Asa Butterfield plays Nathan, a teenage math prodigy on the spectrum, who quickly becomes obsessed with competing in the Mathematical Olympiad in Cambridge, the most prestigious competition he can imagine. Egging him on is his tutor Marcus (Rafe Spall) and his single mum Julie (Sally Hawkins) – but when he travels to Taiwan to train with other like-minded young hopefuls, his socially awkward disposition keeps him from making friends, and perhaps even getting on the Olympiad team.

X+Y has every bearing of a sports movie, but doesn’t stick to montages or inspirational speeches to move it along. Instead, we’re treated to well-written characters who help each other achieve their dreams, whether that be Nathan’s visions of arithmetic glory, Marcus’ battle over his damning multiple sclerosis, or Julie becoming the mother she wants to be.

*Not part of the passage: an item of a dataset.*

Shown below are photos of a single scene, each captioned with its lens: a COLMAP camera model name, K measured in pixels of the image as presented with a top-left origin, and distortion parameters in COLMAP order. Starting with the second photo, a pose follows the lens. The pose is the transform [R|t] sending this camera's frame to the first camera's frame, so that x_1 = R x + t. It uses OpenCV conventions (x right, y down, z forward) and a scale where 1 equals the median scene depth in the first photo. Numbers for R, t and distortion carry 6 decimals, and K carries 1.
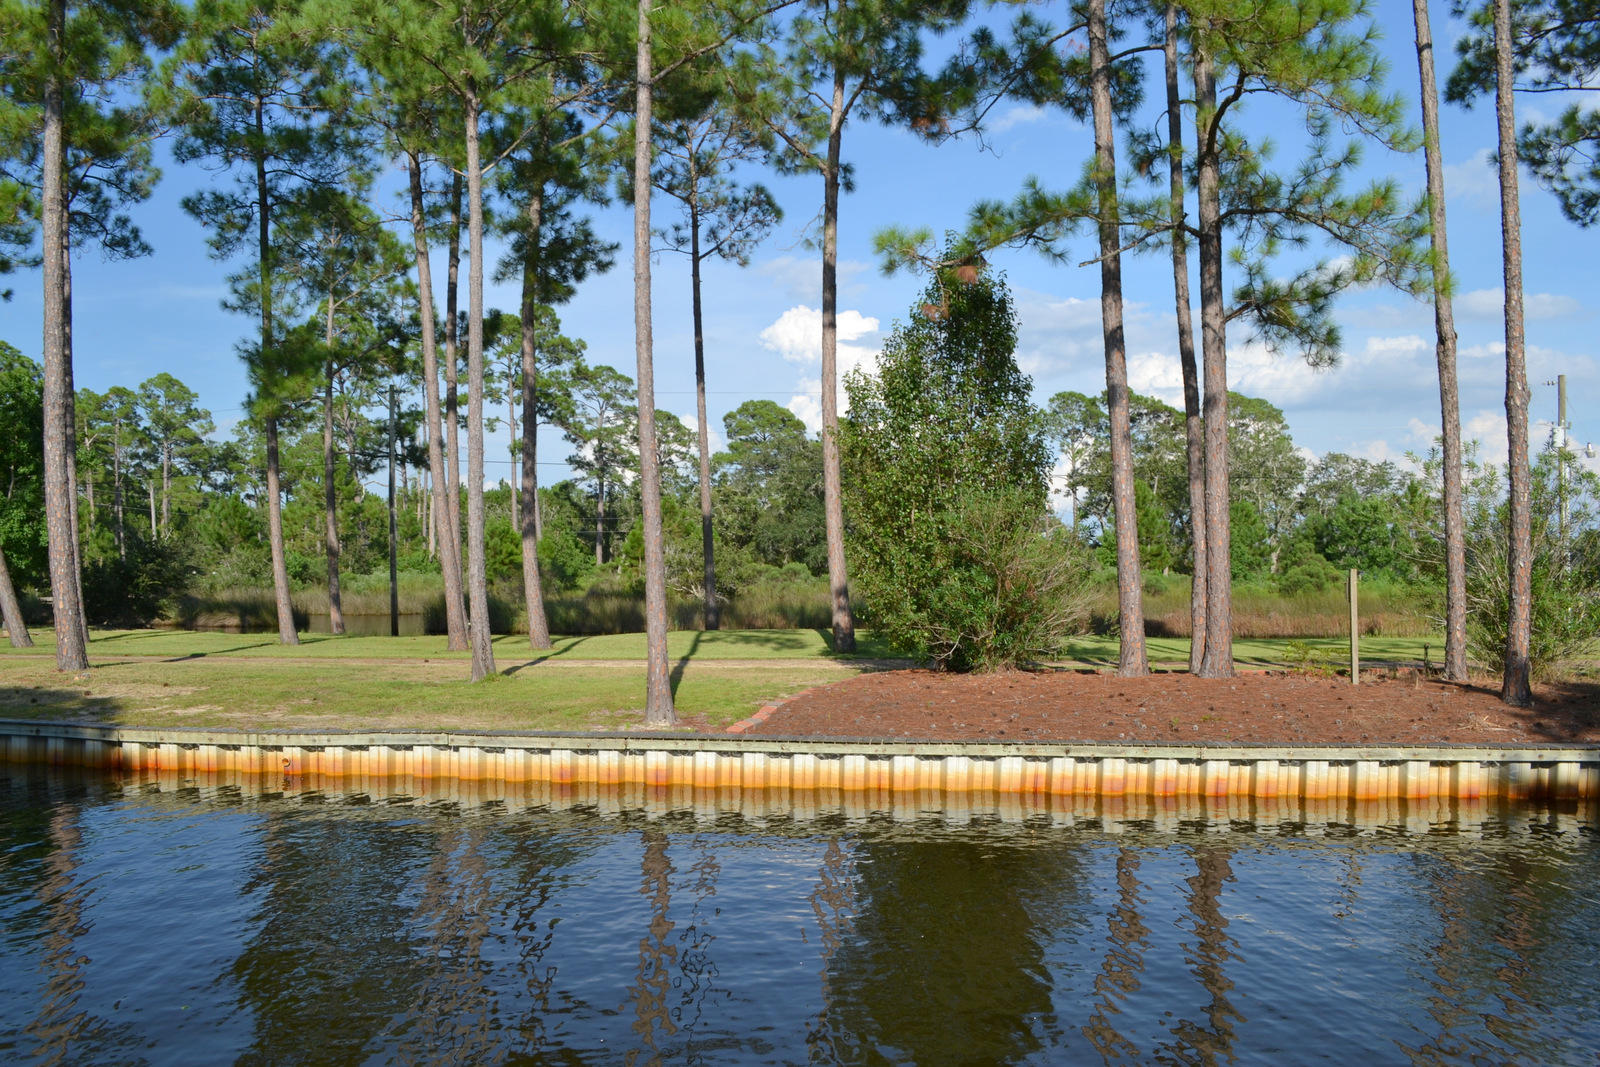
lens RADIAL K [[1255.4, 0, 797.4], [0, 1255.4, 547.7], [0, 0, 1]] dist [-0.086823, 0.003605]
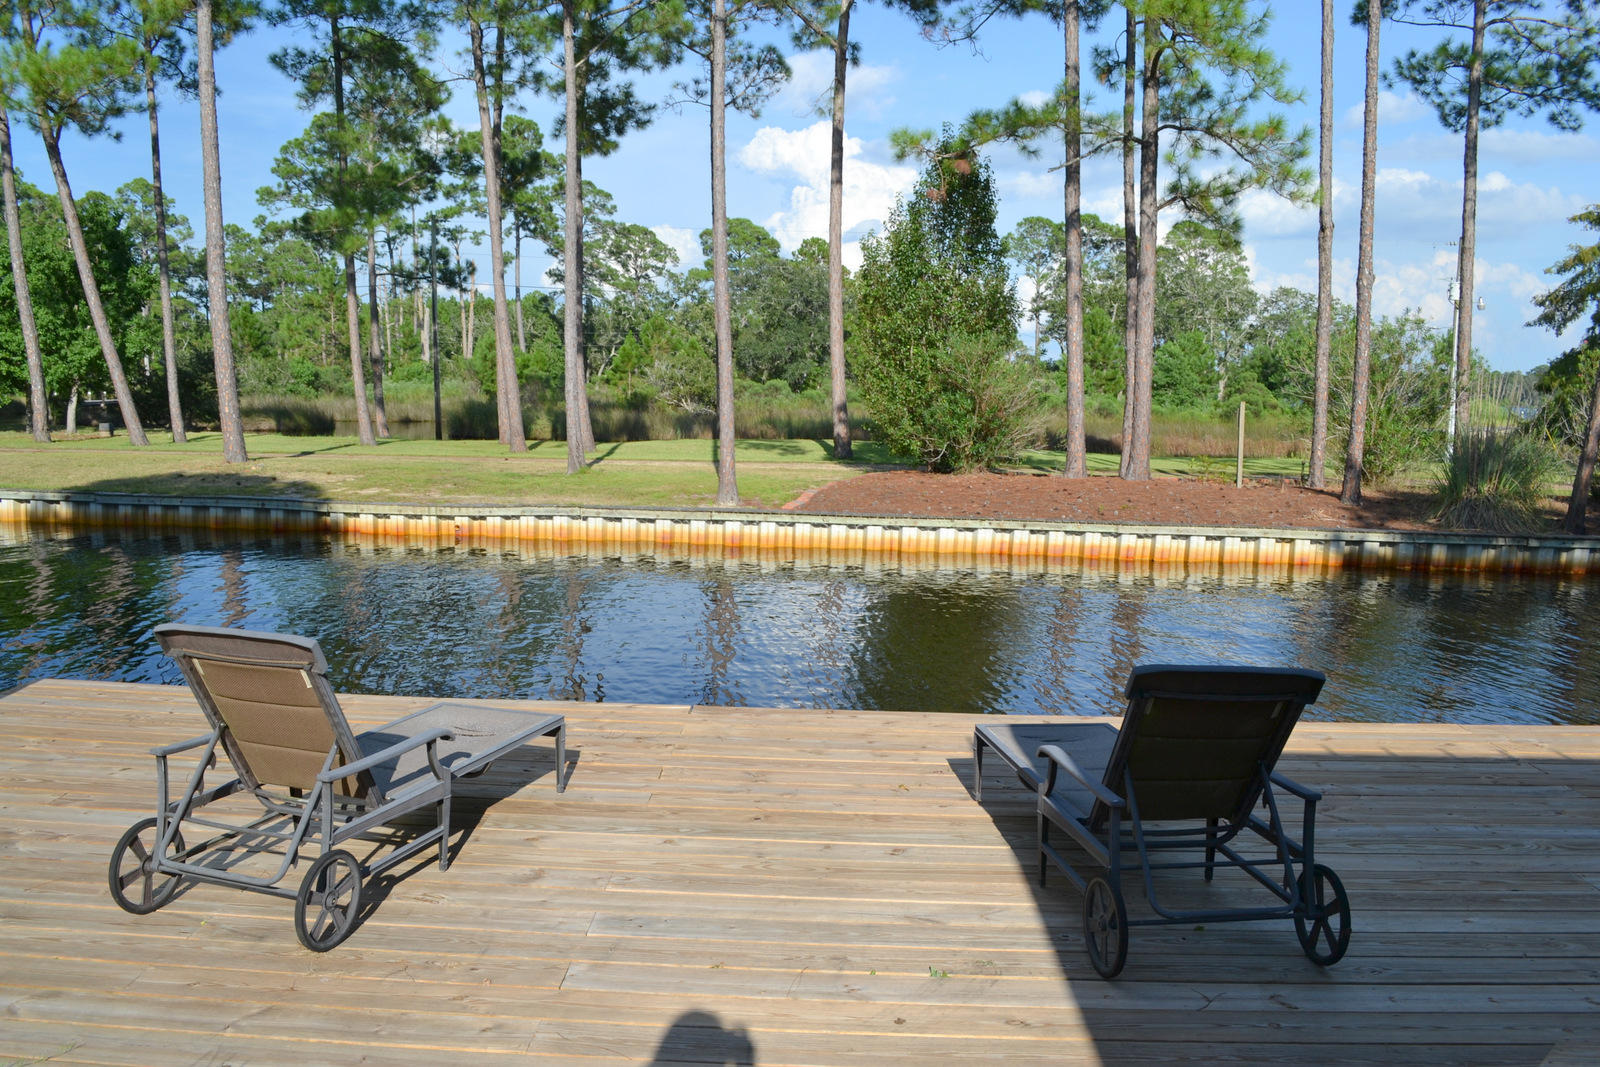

But that’s where the strengths stop for Matthews’ prosaic film: there is almost nothing to mark this out from a hundred other outsider-versus-the-world stories, and although there are definitely emotional blows to be felt (and a genuine vein of sharp humour to frequently go with it, in no small part to Spall), this represents cinema as nothing more than an antiseptic vessel for a tale that would probably work better on the page than on screen. But most problematic of all is the film’s depiction of autism, which treats it with a fairytale sheen, especially toward the film’s conclusion. But it’s not just this gifted young boy’s emotions that are neglected: ours are, too.